As documented in a compelling brief filed by NYU’s Institute for Policy Integrity, EPA has adopted the view that section 111(d) applies to any pollutant not regulated under section 112 or section 108 in multiple rulemakings since 1990 — not just in the Obama Administration, but also the George W. Bush Administration, the Clinton Administration, and the Administration of George H.W. Bush, who actually signed the 1990 amendments. This long record shows that the House amendment is most reasonably interpreted to preserve the historic “gap-filling” role of section 111(d).
It is regrettable that petitioners have resorted to premature litigation rather than allow the administrative process to run its course.

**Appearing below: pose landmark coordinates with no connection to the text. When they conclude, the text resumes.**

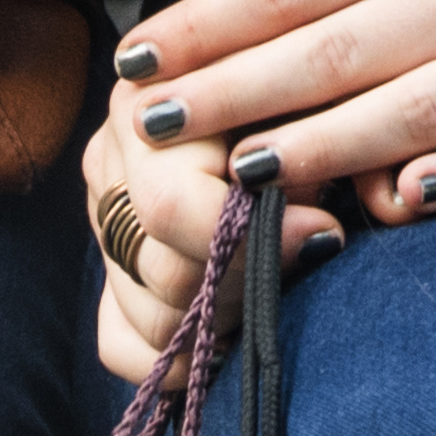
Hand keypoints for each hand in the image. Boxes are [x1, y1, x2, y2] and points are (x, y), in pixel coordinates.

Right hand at [75, 89, 334, 382]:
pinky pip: (122, 345)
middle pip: (159, 270)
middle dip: (245, 279)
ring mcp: (105, 219)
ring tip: (281, 278)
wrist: (314, 77)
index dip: (249, 236)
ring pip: (146, 314)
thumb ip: (318, 145)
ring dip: (225, 316)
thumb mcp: (330, 93)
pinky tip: (236, 333)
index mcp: (148, 99)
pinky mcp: (110, 271)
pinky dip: (181, 358)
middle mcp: (112, 157)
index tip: (324, 232)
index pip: (168, 205)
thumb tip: (319, 234)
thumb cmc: (329, 83)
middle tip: (307, 254)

EPA undoubtedly possesses the authority to limit carbon pollution from existing power plants under section 111(d) of the Clean Air Act. That’s good news for families and communities that are afflicted by mercury and carbon pollution from fossil fuel power plants — the nation’s single largest source of both health-harming contaminants. Congress did not intend for our children to have to “pick their poisons,” but instead created a seamless framework – which Republican and Democratic administrations alike have long carried out — to safeguard our children’s health from all harmful air pollution.
Cecilia Segal, a legal intern at EDF, helped to prepare this post.